What else can we do with R?

One is wrangling the data in the desired format. Since our services (Phone, Internet, TV) are encoded in separate dummy columns for each service, we can’t a breakdown for all services.

PhoneService InternetService StreamingTV Services
No DSL No Internet
Yes No No Phone
Yes DSL No Phone / Internet
No DSL No Internet
Yes Fiber optic No Phone / Internet
Yes Fiber optic Yes Phone / Internet / TV

By using the paste and ifelse functions we can create a new column called Services which gives us one column for all three subscriptions.

df %>%
  mutate(Services = ifelse(PhoneService == "Yes",
                           "Phone/ ", "")) %>%
  mutate(Services = ifelse(InternetService %in% c("DSL",
  "Fiber optic"), paste(Services, "Internet ", "/"), Services)) %>%
  mutate(Services = ifelse(StreamingTV == "Yes",
                       paste(Services, "TV", "/"), Services)) %>%
  group_by(Services, Contract) %>%
  summarise(avg.monthly.revenue = round(mean(MonthlyCharges), 1)) %>%
  spread(key = Contract, value = avg.monthly.revenue)
Services Month-to-month One year Two year
Internet / 32.0 38.2 43.0
Internet / TV / 47.1 52.3 57.4
Phone/ 20.4 20.8 21.8
Phone/ Internet / 69.6 71.3 74.7
Phone/ Internet / TV / 91.4 93.6 95.7

The first mutate function checks the PhoneService column and fills the Services column with Phone when appropriate. The following mutate functions does the same with InternetService, but pastes on to the Services which already has phone in it. The last funtion works the same way for StreamingTV and we end up with one column that breaks down the customer base by all services. As expected, the highest value customers are those with all three services on 2-year contracts at $95.7/month.
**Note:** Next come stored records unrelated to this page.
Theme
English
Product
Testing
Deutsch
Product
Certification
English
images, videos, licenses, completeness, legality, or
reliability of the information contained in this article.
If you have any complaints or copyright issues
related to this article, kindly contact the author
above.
At this point, you may be wondering how do I easily export these numbers into Excel or Powerpoint? The standard way of exporting data out of R is using write.csv

PS_Breakdown <- df %>%
  group_by(PhoneService) %>%
  summarise(counts = n())
  
write.csv(PS_Breakdown, "PS_Breakdown.csv") 

However, if you have excel already open, you can just CTRL + V into a open workbook by copying the table on to your clipboard like this.

write.table(PS_Breakdown, "clipboard", sep = "\t", row.names = FALSE)

Another tip to share when working with large files in R is to save a Rda copy of the data especially when you are coming back to the file to do more analysis in R because loading csvs can be slow for large (+1GB) files. For example, the 1GB csv I was working with was no more than 35MB in Rda.

saveRDS(PS_Breakdown, "PS_Breakdown.Rda")

Too big for R?

Since running R on your computer locally processes data in memory, the amount of RAM on your computer is a limiting factor. I have 8GB on my laptop and loading anything more than 5GB slows things down significantly.

My solution so far has been to use VMs with more cores and RAM. RStudio Server Pro is available on all the major cloud platforms (GCP, AWS, Azure).